Many groups are trying to solve the problem but a local nonprofit is taking a different approach to making housing available.
Stephen Vaughn still can’t believe it.
“I’m almost speechless,” Vaughn said as he sat on his couch going through his mail.
At one point, Vaughn wasn’t able to enjoy his own space. He lost his house, his car, and his job after his wife died.
“It just knocked my feet out from under me,” Vaughn said.
Now at 69-years-old, he’s starting over.
“I had looked to find housing,” Vaughn. “It’s almost impossible the obstacles are almost unbelievable.”
That’s where The Lotus Campaign comes in. They pay landlords upfront, in return, the landlords eliminate security deposits, credit checks, and employment records.
“Someone that’s experienced homelessness is generally perceived as a risky tenant and that’s because they’re most likely going to have poor credit and they may or may not have a job,” the Lotus Campaign Executive Director, Beth Silverman said.

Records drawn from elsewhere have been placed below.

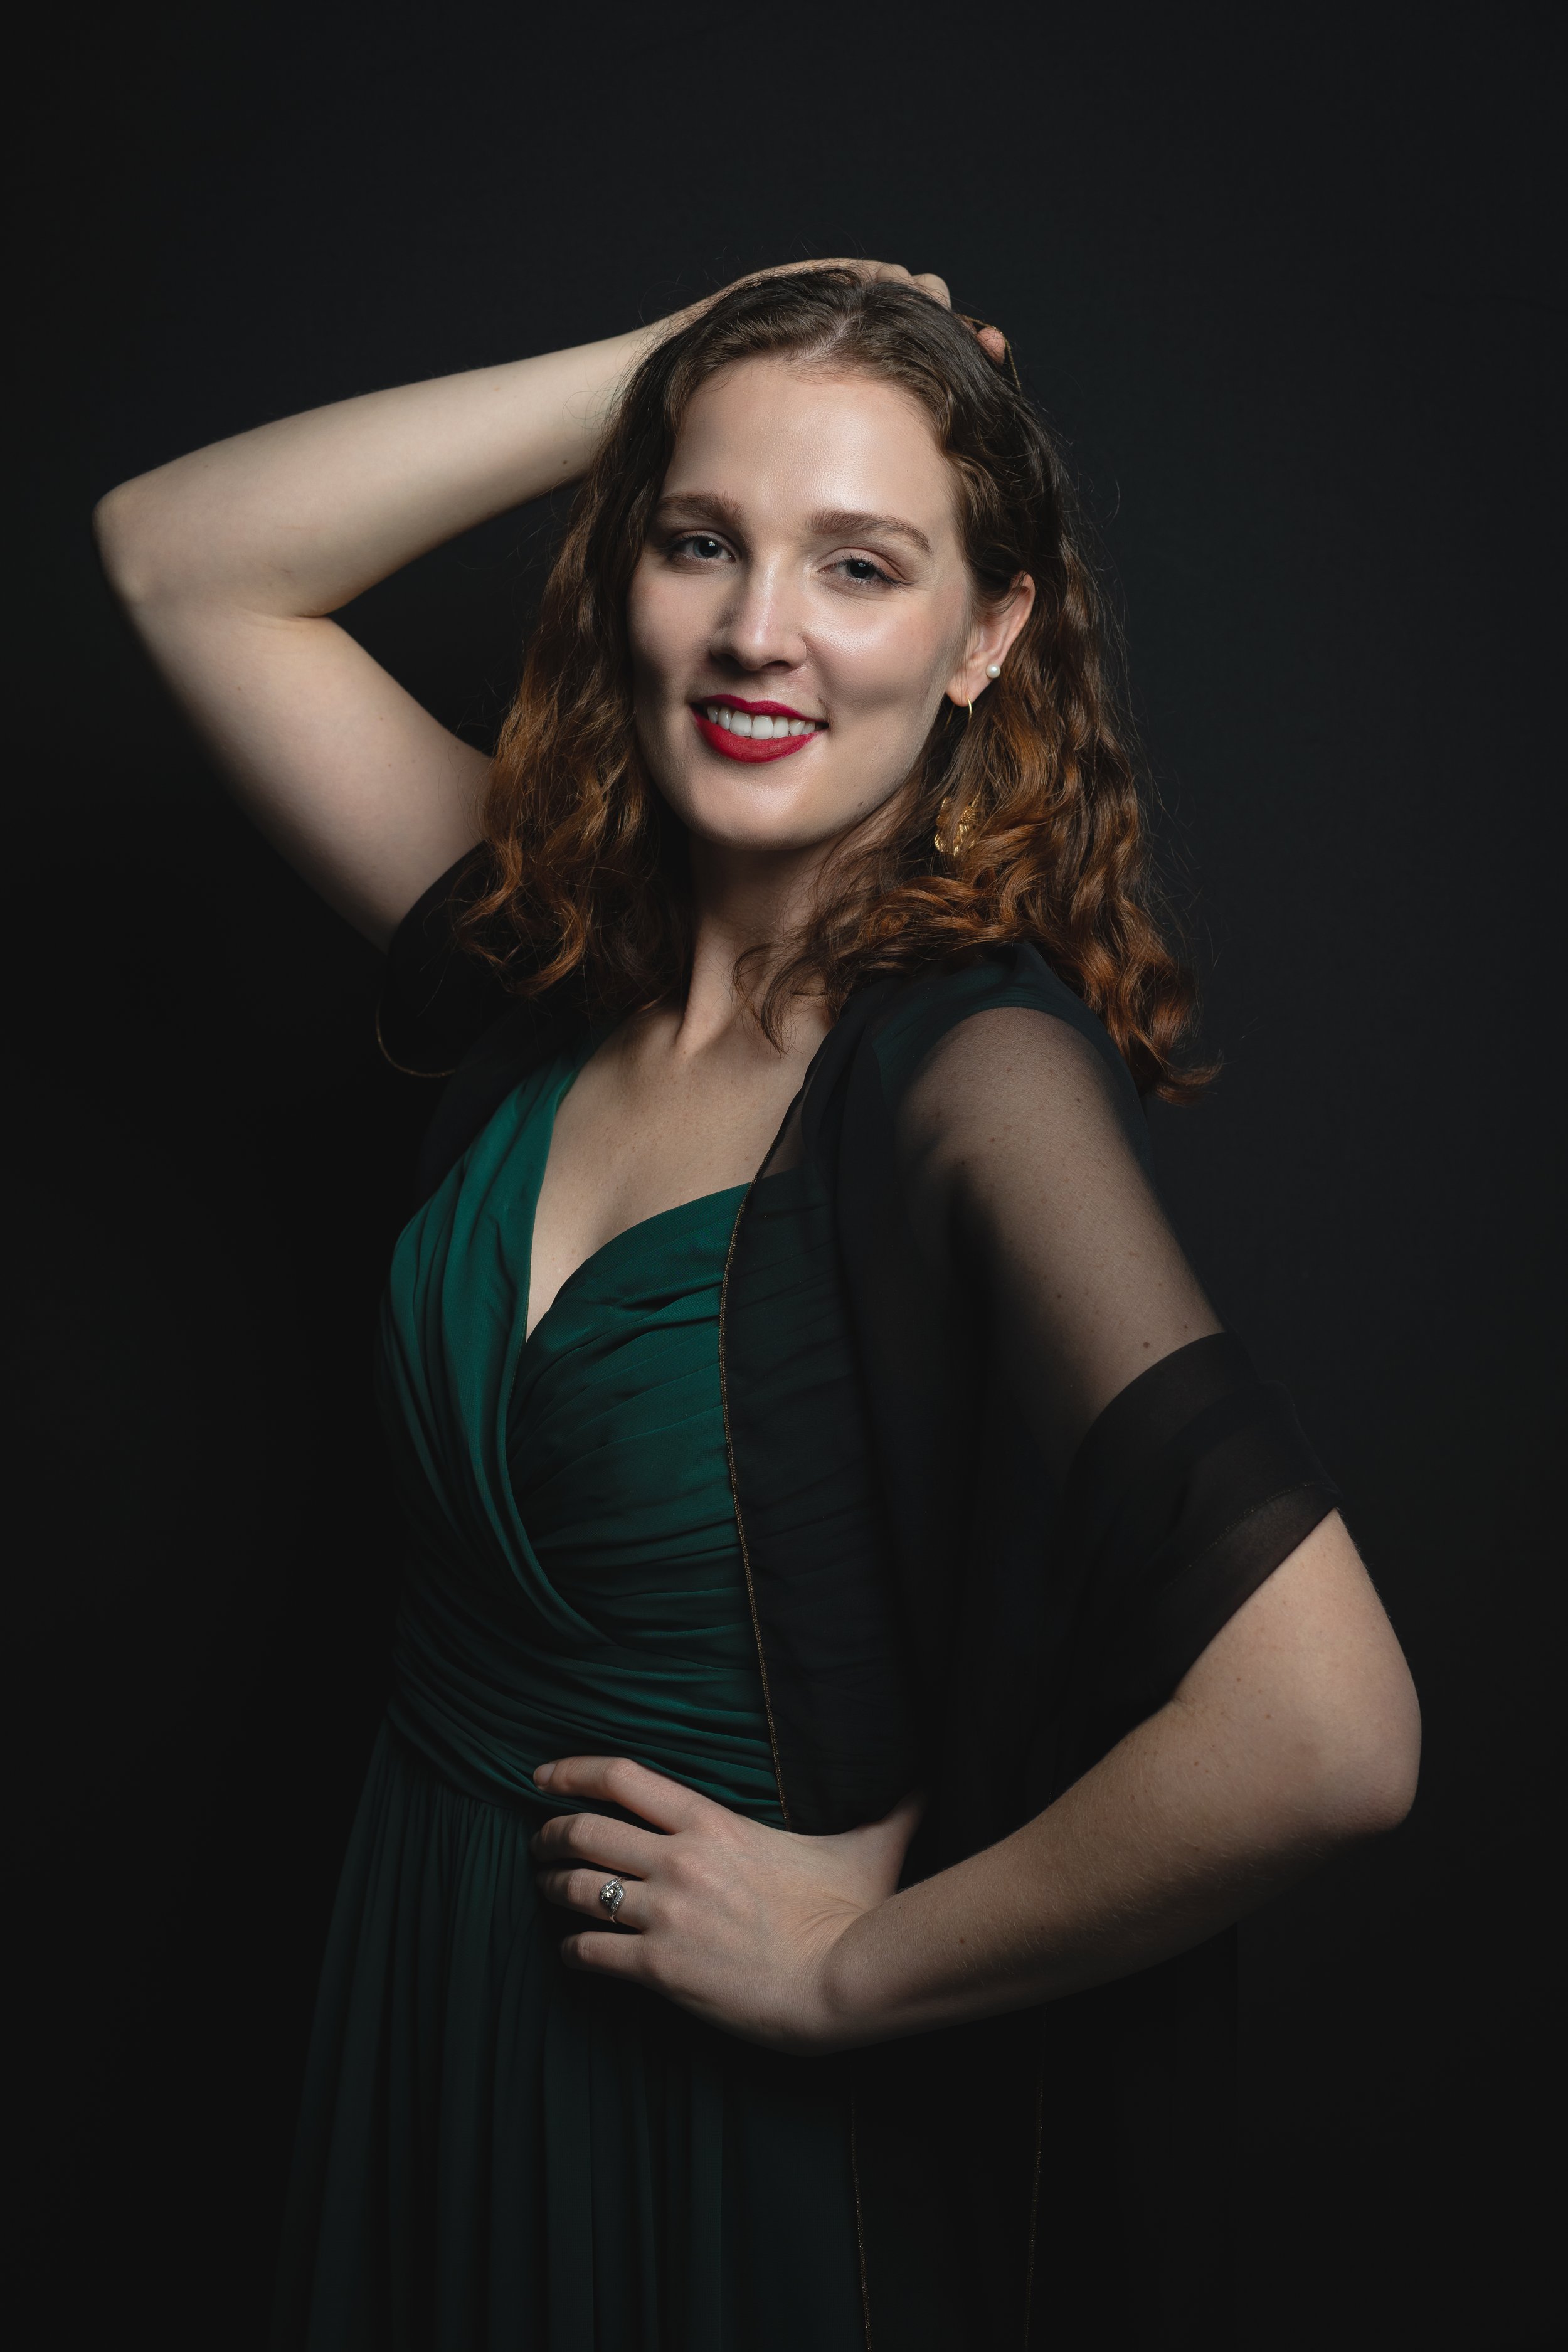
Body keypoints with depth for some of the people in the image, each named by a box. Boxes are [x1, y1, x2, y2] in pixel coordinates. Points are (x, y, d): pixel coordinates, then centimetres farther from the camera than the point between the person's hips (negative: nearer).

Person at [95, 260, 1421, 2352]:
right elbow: (180, 557, 1)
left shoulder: (982, 1065, -23)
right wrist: (670, 367, -8)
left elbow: (1325, 1737, -33)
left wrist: (854, 1957, -19)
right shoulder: (552, 963, -4)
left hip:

According to a recent report by The Lotus Campaign, it costs around $800 a year to put someone into an apartment unit. The Landlord Participation Program has housed more than 250 people in Charlotte. 128 people, more than half, have moved on to other housing or renewed their leases.
“We’re opening up access to housing that nonprofits and their residents don’t typically have access to,” Silverman said.